Alguns dados são interessantes de analisar, referentes a quanto pagamos por tonelada importada e quanto recebemos por tonelada exportada.
Saltam aos olhos as disparidades da conta de agregação de valor, entre o que o país importa e o que exporta. Pior ainda, a tendência mostra uma quase estagnação dos preços específicos (US$/ton) de exportação dos produtos nacionais, contra o expressivo crescimento, nos quatro anos pesquisados, da ordem de 110%, para a pauta de importação.
Uma análise desses números leva à conclusão de que se deixa para os parceiros comerciais do exterior os empregos, a geração de capitais e o desenvolvimento tecnológico. Em contrapartida, para o Brasil ficam as vendas dos produtos primariamente processados, que geram pouco ou nenhum emprego, quase não requerem aplicação de tecnologias nem deixam margem para a formação de capitais, tão necessários para o crescimento econômico. Enfim, compra-se riqueza e se vende pobreza.
Para a aplicação de um ponto de inflexão nesta tendência, esta sim preocupante, algo mais será necessário do que os paliativos que estão nas metas atuais. Os "remédios" são, infelizmente, mais difíceis e somente surtirão efeito a longo prazo, já que no passado não foram aplicados.

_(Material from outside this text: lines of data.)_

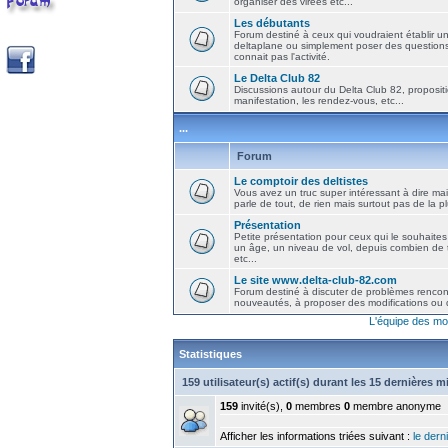
organiser des virées etc...
Les débutants
Forum destiné à ceux qui voudraient établir u
deltaplane ou simplement poser des question
connait pas l'activité.
Le Delta Club 82
Discussions autour du Delta Club 82, propositi
manifestation, les rendez-vous, etc...
...
Forum
Le comptoir des deltistes
Vous avez un truc super intéressant à dire mais
parle de tout, de rien mais surtout pas de la 
Présentation
Petite présentation pour ceux qui le souhaites
un âge, un niveau de vol, depuis combien de t
etc...
Le site www.delta-club-82.com
Forum destiné à discuter de problèmes rencont
nouveautés, à proposer des modifications ou d
L'équipe des mo
Statistiques
159 utilisateur(s) actif(s) durant les 15 dernières 
159
invité(s),
0
membres
0
membre anonyme
Afficher les informations triées suivant :
le derni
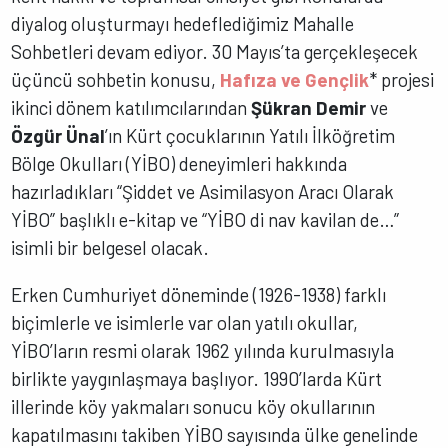
diyalog oluşturmayı hedeflediğimiz Mahalle
Sohbetleri devam ediyor. 30 Mayıs’ta gerçekleşecek
üçüncü sohbetin konusu,
Hafıza ve Gençlik
* projesi
ikinci dönem katılımcılarından
Şükran Demir
ve
Özgür Ünal
’ın Kürt çocuklarının Yatılı İlköğretim
Bölge Okulları (YİBO) deneyimleri hakkında
hazırladıkları “Şiddet ve Asimilasyon Aracı Olarak
YİBO” başlıklı e-kitap ve “YİBO di nav kavilan de…”
isimli bir belgesel olacak.
Erken Cumhuriyet döneminde (1926-1938) farklı
biçimlerle ve isimlerle var olan yatılı okullar,
YİBO’ların resmi olarak 1962 yılında kurulmasıyla
birlikte yaygınlaşmaya başlıyor. 1990’larda Kürt
illerinde köy yakmaları sonucu köy okullarının
kapatılmasını takiben YİBO sayısında ülke genelinde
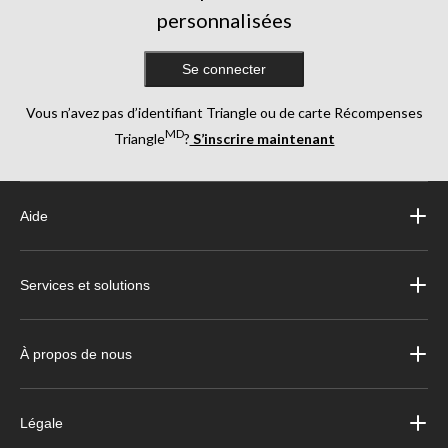
personnalisées
Se connecter
Vous n’avez pas d’identifiant Triangle ou de carte Récompenses
MD
Triangle
?
S’inscrire maintenant
Aide
Services et solutions
À propos de nous
Légale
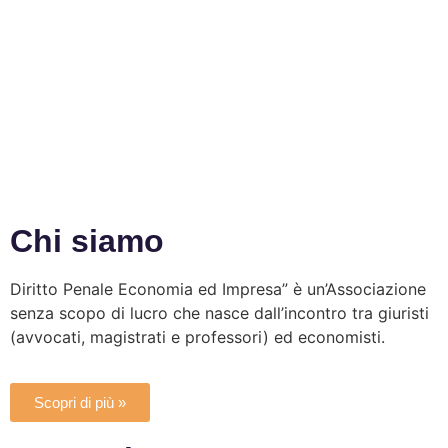
Chi siamo
Diritto Penale Economia ed Impresa” è un’Associazione
senza scopo di lucro che nasce dall’incontro tra giuristi
(avvocati, magistrati e professori) ed economisti.
Scopri di più »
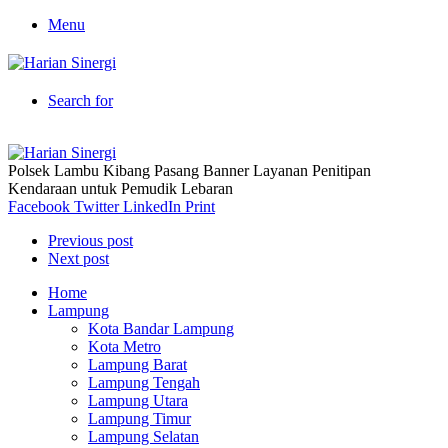
Menu
Search for
Polsek Lambu Kibang Pasang Banner Layanan Penitipan
Kendaraan untuk Pemudik Lebaran
Facebook
Twitter
LinkedIn
Print
Previous post
Next post
Home
Lampung
Kota Bandar Lampung
Kota Metro
Lampung Barat
Lampung Tengah
Lampung Utara
Lampung Timur
Lampung Selatan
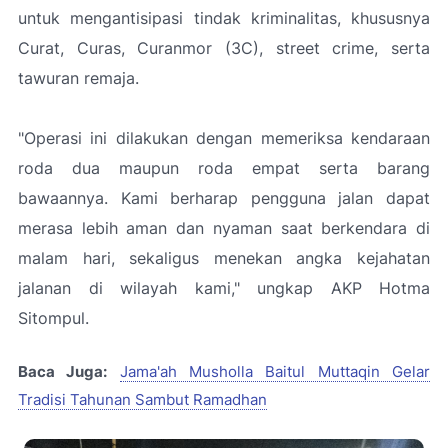
untuk mengantisipasi tindak kriminalitas, khususnya
Curat, Curas, Curanmor (3C), street crime, serta
tawuran remaja.
"Operasi ini dilakukan dengan memeriksa kendaraan
roda dua maupun roda empat serta barang
bawaannya. Kami berharap pengguna jalan dapat
merasa lebih aman dan nyaman saat berkendara di
malam hari, sekaligus menekan angka kejahatan
jalanan di wilayah kami," ungkap AKP Hotma
Sitompul.
Baca Juga:
Jama'ah Musholla Baitul Muttaqin Gelar
Tradisi Tahunan Sambut Ramadhan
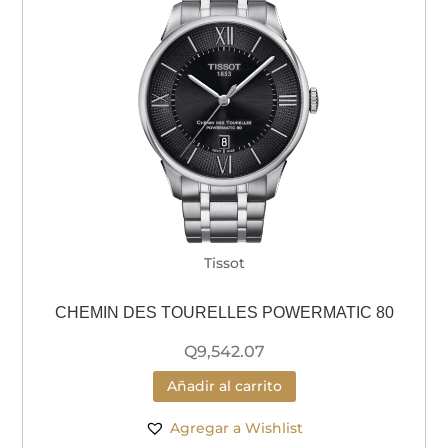
Tissot
CHEMIN DES TOURELLES POWERMATIC 80
Q
9,542.07
Añadir al carrito
Agregar a Wishlist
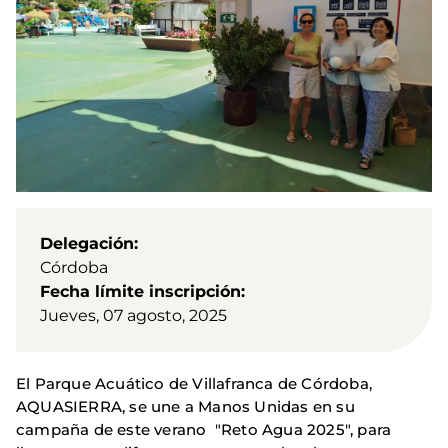
Delegación
Córdoba
Fecha límite inscripción
Jueves, 07 agosto, 2025
El Parque Acuático de Villafranca de Córdoba,
AQUASIERRA, se une a Manos Unidas en su
campaña de este verano "Reto Agua 2025", para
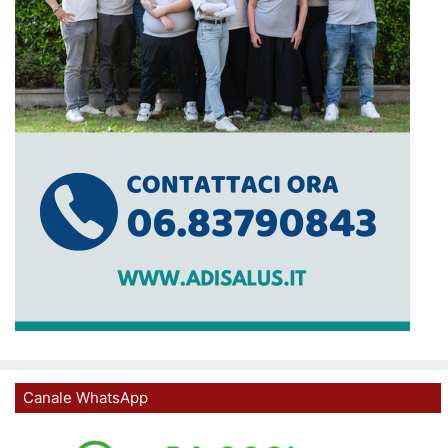
Canale WhatsApp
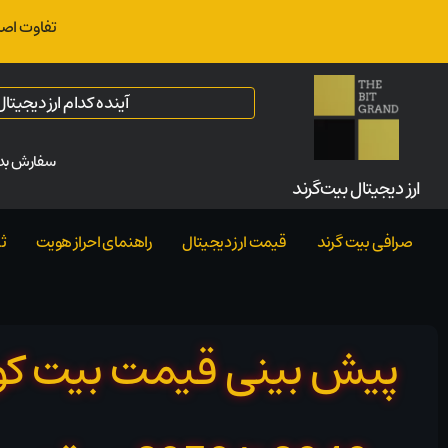
تفاوت اصل
آینده کدام ارز دیجیت
سفارش بدو
ارز‌ دیجیتال بیت‌گرند
صرافی بیت گرند
قیمت ارز دیجیتال
راهنمای احراز هویت
ث
پیش بینی قیمت بیت کو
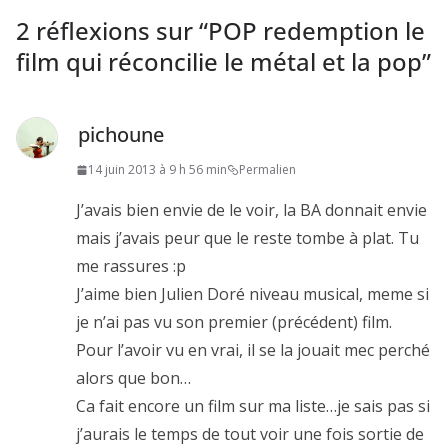
2 réflexions sur “
POP redemption le
film qui réconcilie le métal et la pop
”
pichoune
14 juin 2013 à 9 h 56 min
Permalien
J’avais bien envie de le voir, la BA donnait envie
mais j’avais peur que le reste tombe à plat. Tu
me rassures :p
J’aime bien Julien Doré niveau musical, meme si
je n’ai pas vu son premier (précédent) film.
Pour l’avoir vu en vrai, il se la jouait mec perché
alors que bon…
Ca fait encore un film sur ma liste…je sais pas si
j’aurais le temps de tout voir une fois sortie de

Melhorar os níveis de educação para a população, melhorar padrões de treinamento para a força de trabalho, investir em ciência e tecnologia, gerar marcas próprias podem ser algumas alternativas. Em outras palavras, são necessárias ações que aumentem a competência do setor produtivo nacional, que está sob risco, ou já sucumbiu em muitos setores, de ser superado pelo competidor externo.
Os países de sucesso no mercado internacional dedicaram-se à aplicação desses "remédios" no passado, notadamente os "tigres asiáticos", conseguindo assim, em pouco mais de uma década, sair de suas guerras e chegar às marcas comerciais que hoje inundam o nosso comércio, trazendo para os respectivos países as riquezas que almejamos.
É claro que o Brasil é diferente e o comércio exterior não atinge os percentuais do PIB dos tigres asiáticos, por exemplo. Mas o setor pode nos produzir dificuldades. Há necessidade de identificar vocações e nelas investir, procurando plantar agora para colher mais tarde, aumentando a geração de divisas de forma crescente e sustentada, embora mantendo-se a pauta de importações que, salvo algumas exceções, está se mostrando essencial.
Há possibilidades concretas sobre as quais se pode pensar. Todas passam pelo desenvolvimento tecnológico -com tecnologias importadas ou autóctones- e incluem investimentos para ganhar inovação, qualidade e os consequentes ganhos de valor.
Outras alternativas podem ser mais exploradas -por exemplo, o turismo, cujo balanço de moeda forte é fortemente negativo para o Brasil. O volume brasileiro é inferior ao de Portugal, embora obviamente o país ofereça muito mais alternativas.
Os caminhos podem ser longos e difíceis. As idéias deveriam caminhar na identificação das vocações, regionais ou nacionais, e nelas investir. Certamente há muitos outros, mas não podemos retardar as reações. Quanto mais cedo começar, melhor.